→ Supplied text

Source: bellaremyphotography.wordpress.com

The Camargue Horse

The Camargue Horse

Allow me to first claim that these photos are from a trip back in 2006. They clearly show how much technology has improved since that time. While the photos aren’t exactly the greatest, the experience and journey most certainly was.

 
In southern France is a remote town that is nestled along the Mediterranean sea on a delta flanked by the Rhone River. This 360 square mile delta is strangely barren, with salt flats and sea marshes but teaming of life and color with Pink Flamingos, black Camargue Bulls, and white Camargue horses. The Camargue could be viewed as the French wild west with Provencal cowboys and a rough and tough landscape.

St. Maries de la Mer

 
 
My friends and I reached the Camargue after a four-day long horseback ride from the Luberon Mountains to the flat salt marshes surrounding Saintes Maries de la Mer. The day had grown long and hot, and we were anxious to get back our land legs. We were riding in the heat of the summer, and the drought on the flat lands were clearly evident by the deep cracks in the dirt.
 

Along the dried flat lands.

 

Can you see the Flamingos in the distance?

 
 
After arriving to the Mazet de la Grenouillere Hotel we were greeted by a cool pool, and friendly white horses in the front waiting for us to go out and play on the beach.
 
 
 
 
 
Saintes Maries de la Mer offers everything in life that I love – beautiful natural scenery, a charming village, plenty of shops with local (say French Provencial) food, wine and handicrafts, fabulous restaurants, wildlife and bird watching and best of all – horseback riding!

→ Data to examine
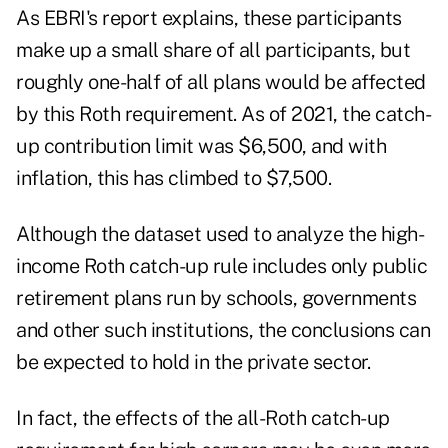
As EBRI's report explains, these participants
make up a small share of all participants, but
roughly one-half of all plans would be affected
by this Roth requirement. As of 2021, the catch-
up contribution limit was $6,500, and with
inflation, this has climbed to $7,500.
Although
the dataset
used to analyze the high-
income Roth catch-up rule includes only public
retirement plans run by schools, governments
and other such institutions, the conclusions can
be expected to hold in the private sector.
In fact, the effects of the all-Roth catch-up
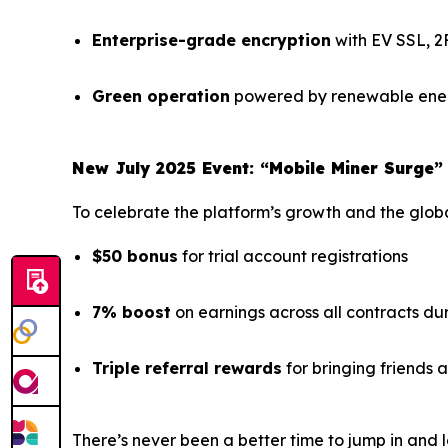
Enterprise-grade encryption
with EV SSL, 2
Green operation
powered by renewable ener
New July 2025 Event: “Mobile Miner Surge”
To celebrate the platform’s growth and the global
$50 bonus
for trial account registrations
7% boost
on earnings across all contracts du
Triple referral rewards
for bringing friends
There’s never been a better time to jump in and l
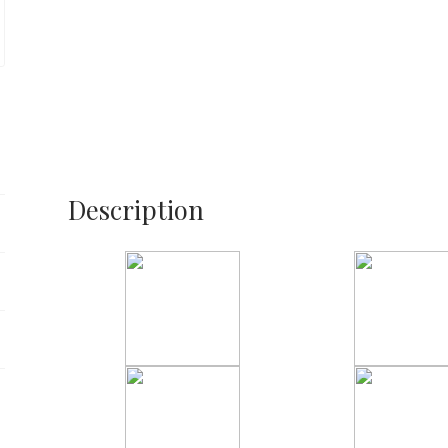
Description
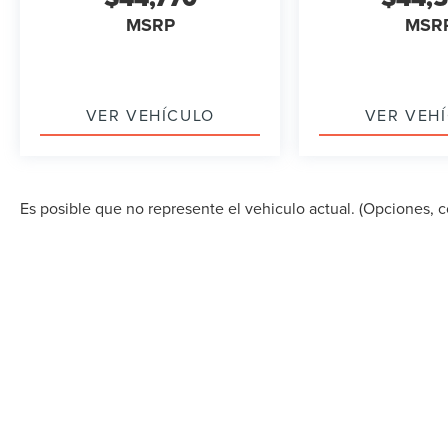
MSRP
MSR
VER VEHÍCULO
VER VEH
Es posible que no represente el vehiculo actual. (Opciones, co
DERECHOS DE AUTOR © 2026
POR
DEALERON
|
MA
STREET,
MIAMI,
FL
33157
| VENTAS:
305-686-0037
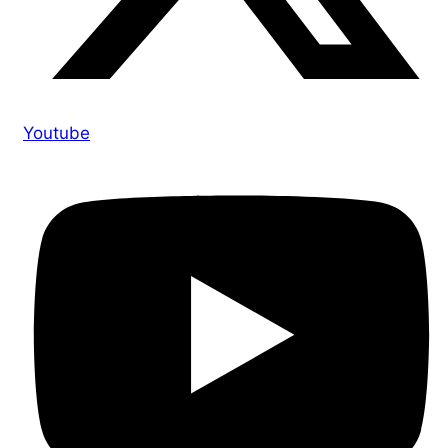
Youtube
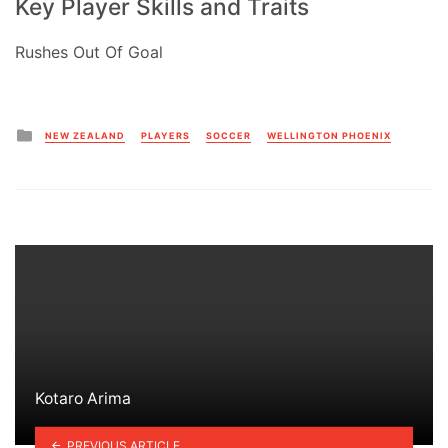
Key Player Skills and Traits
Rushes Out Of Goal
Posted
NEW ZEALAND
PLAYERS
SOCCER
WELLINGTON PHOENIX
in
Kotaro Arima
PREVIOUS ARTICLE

→ Problems and tasks
**A)** According to the Camargue passage, how large is the delta on which the town sits?
**B)** Select each line of the rows in which the string "plans" occurs.
The rows are unrelated to the Camargue passage.

→ Results
**A)** It covers 360 square miles.

**B)**
roughly one-half of all plans would be affected
retirement plans run by schools, governments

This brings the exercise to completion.